In Estonia, with a Russian-led war engulfing a fellow former Soviet Republic just a few miles to the south, NATO forces are again training for combat in the territories that once made up the Warsaw Pact. But the infantry battalions and Abrams tanks engaging in live fire exercises in Lithuania aren’t enough to assuage fears in the Baltics. “Estonia sees that a more long-term stationing of European allies in Estonia and the Baltic region could be led by Germany,” Estonian Prime Minister Taavi Roivas said last week. “We are very grateful that German airplanes are protecting Estonian airspace.”

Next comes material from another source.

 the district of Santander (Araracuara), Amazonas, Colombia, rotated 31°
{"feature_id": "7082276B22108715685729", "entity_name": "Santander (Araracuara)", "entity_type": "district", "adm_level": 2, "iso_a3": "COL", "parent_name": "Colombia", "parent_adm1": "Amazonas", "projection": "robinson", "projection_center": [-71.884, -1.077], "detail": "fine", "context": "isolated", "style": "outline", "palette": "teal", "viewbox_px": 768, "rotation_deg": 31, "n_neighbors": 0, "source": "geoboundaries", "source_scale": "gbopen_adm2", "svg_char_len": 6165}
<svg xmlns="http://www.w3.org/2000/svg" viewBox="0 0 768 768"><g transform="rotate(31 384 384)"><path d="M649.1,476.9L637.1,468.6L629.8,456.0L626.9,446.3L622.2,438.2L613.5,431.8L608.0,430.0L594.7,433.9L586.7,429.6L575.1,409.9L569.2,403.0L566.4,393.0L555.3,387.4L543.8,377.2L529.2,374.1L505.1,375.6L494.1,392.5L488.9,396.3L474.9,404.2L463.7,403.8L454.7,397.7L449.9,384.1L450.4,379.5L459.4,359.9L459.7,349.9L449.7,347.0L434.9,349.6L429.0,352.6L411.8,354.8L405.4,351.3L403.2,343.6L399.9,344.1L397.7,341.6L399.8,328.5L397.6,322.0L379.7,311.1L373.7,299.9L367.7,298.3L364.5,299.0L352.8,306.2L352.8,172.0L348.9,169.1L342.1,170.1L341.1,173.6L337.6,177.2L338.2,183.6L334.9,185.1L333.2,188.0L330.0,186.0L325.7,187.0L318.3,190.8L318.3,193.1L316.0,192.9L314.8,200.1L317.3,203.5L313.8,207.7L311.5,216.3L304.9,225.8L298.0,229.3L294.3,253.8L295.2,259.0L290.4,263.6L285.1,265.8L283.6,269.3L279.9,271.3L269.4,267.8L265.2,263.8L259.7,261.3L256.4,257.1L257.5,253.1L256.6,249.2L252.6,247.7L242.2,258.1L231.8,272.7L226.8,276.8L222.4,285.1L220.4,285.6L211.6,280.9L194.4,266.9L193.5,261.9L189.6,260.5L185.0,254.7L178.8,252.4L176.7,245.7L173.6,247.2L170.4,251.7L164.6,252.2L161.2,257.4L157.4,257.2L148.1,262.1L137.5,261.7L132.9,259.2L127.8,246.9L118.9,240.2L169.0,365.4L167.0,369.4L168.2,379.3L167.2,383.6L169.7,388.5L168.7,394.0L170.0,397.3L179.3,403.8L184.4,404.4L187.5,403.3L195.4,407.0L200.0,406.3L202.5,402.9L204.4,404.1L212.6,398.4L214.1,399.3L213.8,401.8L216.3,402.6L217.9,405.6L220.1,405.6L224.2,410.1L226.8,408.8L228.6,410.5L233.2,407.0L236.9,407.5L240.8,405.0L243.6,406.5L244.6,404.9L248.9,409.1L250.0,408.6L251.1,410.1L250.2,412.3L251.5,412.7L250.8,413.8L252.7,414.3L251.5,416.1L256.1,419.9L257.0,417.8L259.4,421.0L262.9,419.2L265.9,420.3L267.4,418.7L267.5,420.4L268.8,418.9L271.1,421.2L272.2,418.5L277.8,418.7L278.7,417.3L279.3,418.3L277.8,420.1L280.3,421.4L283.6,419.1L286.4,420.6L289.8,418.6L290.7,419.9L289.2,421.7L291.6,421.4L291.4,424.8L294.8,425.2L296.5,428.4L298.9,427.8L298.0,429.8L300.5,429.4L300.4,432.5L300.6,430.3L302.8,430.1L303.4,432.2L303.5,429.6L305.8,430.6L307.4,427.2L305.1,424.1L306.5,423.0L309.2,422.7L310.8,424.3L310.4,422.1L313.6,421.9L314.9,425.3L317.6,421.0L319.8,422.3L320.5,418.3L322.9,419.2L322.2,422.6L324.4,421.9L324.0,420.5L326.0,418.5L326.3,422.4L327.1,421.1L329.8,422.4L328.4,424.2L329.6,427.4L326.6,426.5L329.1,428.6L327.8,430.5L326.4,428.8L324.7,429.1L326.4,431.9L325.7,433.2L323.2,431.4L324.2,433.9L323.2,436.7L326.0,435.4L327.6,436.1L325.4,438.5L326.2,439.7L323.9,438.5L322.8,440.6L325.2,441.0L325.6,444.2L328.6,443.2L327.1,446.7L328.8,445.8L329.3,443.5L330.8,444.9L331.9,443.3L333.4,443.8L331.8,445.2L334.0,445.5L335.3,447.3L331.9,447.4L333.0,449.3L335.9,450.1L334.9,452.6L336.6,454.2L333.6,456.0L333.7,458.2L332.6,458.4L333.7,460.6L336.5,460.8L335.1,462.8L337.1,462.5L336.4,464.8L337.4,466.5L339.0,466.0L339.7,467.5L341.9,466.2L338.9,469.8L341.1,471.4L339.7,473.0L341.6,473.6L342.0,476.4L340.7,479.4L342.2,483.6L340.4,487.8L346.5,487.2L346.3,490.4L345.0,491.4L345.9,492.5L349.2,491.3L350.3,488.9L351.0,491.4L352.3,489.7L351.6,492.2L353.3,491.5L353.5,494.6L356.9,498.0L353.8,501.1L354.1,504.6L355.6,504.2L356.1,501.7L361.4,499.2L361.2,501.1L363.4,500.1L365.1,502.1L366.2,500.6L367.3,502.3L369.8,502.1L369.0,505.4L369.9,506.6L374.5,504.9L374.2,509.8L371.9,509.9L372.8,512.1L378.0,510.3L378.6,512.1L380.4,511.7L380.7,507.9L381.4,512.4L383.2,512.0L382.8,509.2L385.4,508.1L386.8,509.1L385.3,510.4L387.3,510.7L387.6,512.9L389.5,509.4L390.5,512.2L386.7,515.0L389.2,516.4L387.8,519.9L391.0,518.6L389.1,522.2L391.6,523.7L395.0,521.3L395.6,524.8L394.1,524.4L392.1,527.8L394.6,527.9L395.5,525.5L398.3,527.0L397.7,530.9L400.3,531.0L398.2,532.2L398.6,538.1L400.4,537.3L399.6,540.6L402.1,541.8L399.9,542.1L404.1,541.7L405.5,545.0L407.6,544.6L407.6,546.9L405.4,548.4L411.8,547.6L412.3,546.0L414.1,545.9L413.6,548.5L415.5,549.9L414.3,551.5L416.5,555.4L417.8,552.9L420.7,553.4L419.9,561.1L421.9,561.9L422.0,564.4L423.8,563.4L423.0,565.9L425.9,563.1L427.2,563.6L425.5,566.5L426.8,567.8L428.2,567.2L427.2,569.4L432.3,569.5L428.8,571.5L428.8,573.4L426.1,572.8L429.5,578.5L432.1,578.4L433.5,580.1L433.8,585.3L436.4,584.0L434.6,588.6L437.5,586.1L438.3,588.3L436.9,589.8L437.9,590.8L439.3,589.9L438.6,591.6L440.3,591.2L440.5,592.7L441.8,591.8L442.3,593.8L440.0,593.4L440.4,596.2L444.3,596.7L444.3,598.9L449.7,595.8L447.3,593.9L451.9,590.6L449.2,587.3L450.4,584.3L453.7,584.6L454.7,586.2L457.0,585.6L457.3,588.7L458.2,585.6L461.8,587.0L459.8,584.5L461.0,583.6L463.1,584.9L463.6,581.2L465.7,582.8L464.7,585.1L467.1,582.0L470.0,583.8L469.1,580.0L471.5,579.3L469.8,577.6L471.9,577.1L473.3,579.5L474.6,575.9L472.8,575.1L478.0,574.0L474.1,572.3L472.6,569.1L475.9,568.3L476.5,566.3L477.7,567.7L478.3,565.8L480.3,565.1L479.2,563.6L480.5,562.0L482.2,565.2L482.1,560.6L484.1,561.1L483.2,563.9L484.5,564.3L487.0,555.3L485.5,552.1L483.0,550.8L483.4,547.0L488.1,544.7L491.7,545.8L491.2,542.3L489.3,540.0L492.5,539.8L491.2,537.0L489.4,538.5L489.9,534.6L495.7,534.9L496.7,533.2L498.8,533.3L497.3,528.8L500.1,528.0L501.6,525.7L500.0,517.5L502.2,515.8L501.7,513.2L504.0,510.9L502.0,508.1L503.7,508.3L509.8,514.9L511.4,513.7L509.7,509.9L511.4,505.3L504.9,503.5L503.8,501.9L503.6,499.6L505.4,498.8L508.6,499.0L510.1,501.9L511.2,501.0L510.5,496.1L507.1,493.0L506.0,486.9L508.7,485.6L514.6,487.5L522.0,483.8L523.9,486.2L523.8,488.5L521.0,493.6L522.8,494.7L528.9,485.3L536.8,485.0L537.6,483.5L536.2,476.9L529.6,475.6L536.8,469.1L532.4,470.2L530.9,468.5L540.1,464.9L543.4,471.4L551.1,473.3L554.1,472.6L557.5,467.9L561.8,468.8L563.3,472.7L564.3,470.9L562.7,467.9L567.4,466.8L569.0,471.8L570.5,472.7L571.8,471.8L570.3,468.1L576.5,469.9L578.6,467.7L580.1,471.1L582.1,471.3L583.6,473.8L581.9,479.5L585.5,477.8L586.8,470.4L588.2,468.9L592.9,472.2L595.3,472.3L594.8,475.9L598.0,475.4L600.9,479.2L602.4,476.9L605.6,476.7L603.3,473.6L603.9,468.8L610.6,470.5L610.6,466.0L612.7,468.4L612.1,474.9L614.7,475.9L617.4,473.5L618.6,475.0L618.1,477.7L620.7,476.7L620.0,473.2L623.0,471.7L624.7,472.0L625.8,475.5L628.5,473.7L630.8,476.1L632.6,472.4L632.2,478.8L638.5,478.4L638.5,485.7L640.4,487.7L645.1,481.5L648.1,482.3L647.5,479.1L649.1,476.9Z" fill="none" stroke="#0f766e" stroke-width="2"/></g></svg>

And it is in Germany that the frontlines in the West’s new war against Russia are set. Berlin is the hinge upon which the West’s financial conflict with Russia swings. If the European Union’s economy begins to buckle, so too will the West’s unified front against Russian aggression. “European sanctions are definitely having an impact on [Russian President Vladimir] Putin’s Russia, but we can afford these sanctions only because, and as long as we have a strong economy,” German Finance Minister Wolfgang Schaeuble told scholars at a Brookings Institution conference this month. “The long-term conflict [with Russia] will be decided only on the basis of economic strength.”

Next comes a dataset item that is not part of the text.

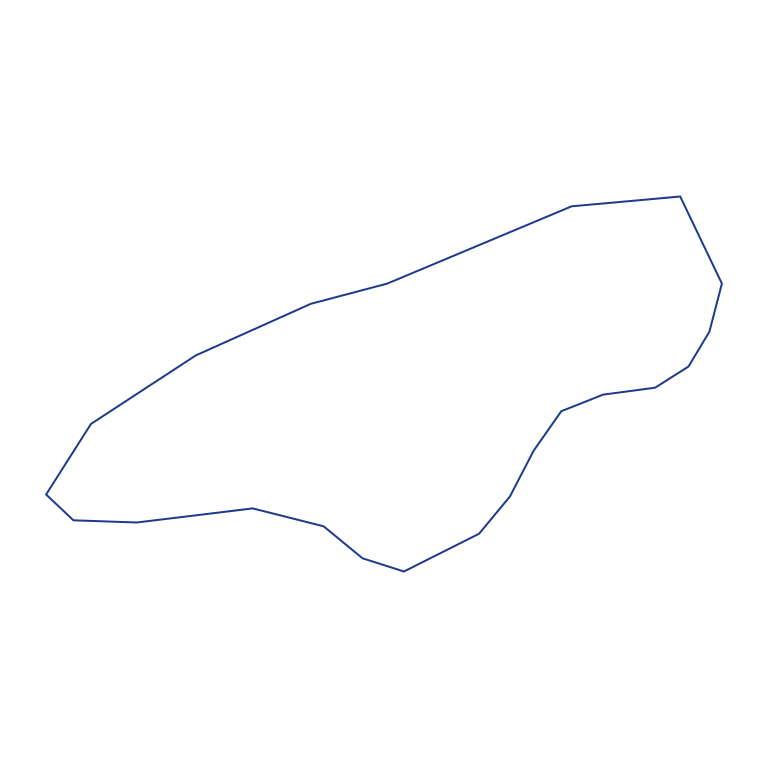 SVG path tracing the border of Rota
{"feature_id": "MNP-4937", "entity_name": "Rota", "entity_type": "state/province", "adm_level": 1, "iso_a3": "MNP", "parent_name": "Northern Mariana Islands", "parent_adm1": "", "projection": "mercator", "projection_center": [145.214, 14.157], "detail": "fine", "context": "isolated", "style": "outline", "palette": "blue", "viewbox_px": 768, "rotation_deg": 0, "n_neighbors": 0, "source": "natural_earth", "source_scale": "10m", "svg_char_len": 400}
<svg xmlns="http://www.w3.org/2000/svg" viewBox="0 0 768 768"><path d="M387.2,283.6L571.6,206.3L680.2,196.5L721.9,283.6L709.4,331.7L688.5,366.5L655.1,387.7L603.1,394.6L561.3,411.2L533.7,450.6L509.9,496.5L479.1,533.7L403.9,571.5L362.5,558.3L323.6,526.3L252.6,508.4L136.7,522.5L73.4,520.3L46.1,494.5L91.0,423.9L195.8,355.4L310.8,303.8L387.2,283.6Z" fill="none" stroke="#1e3a8a" stroke-width="2"/></svg>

The Central and Eastern Europe that Romney toured was one scarred by war, but it was also healing and characterized by vibrancy and dynamism. Today, those scars are bleeding afresh, torn open by Russian aggression. The Europe that Jeb Bush will tour in June and might inherit as President of the United States is a vastly more dangerous place than just three years ago. It is a suboptimal condition owing to the current president’s naiveté and incaution, and Bush will find the American political press even less willing to acknowledge Barack Obama’s failures in 2015 than they were in 2012. Jeb Bush shouldn’t expect the hopelessly shallow political press to have acquired some appreciation for the generations who lived and died before them in the last three years, but he can anticipate that the American public’s apprehensions will be heightened. Like the Poles, the Estonians, and even the Germans, American voters are also wearily eyeing the Eastern Front.
For Jeb Bush, his forthcoming tour of Europe is both an opportunity and an obligation. Though it certainly is one, this trip and its implications are far too important to allow reporters to confuse it for a campaign event.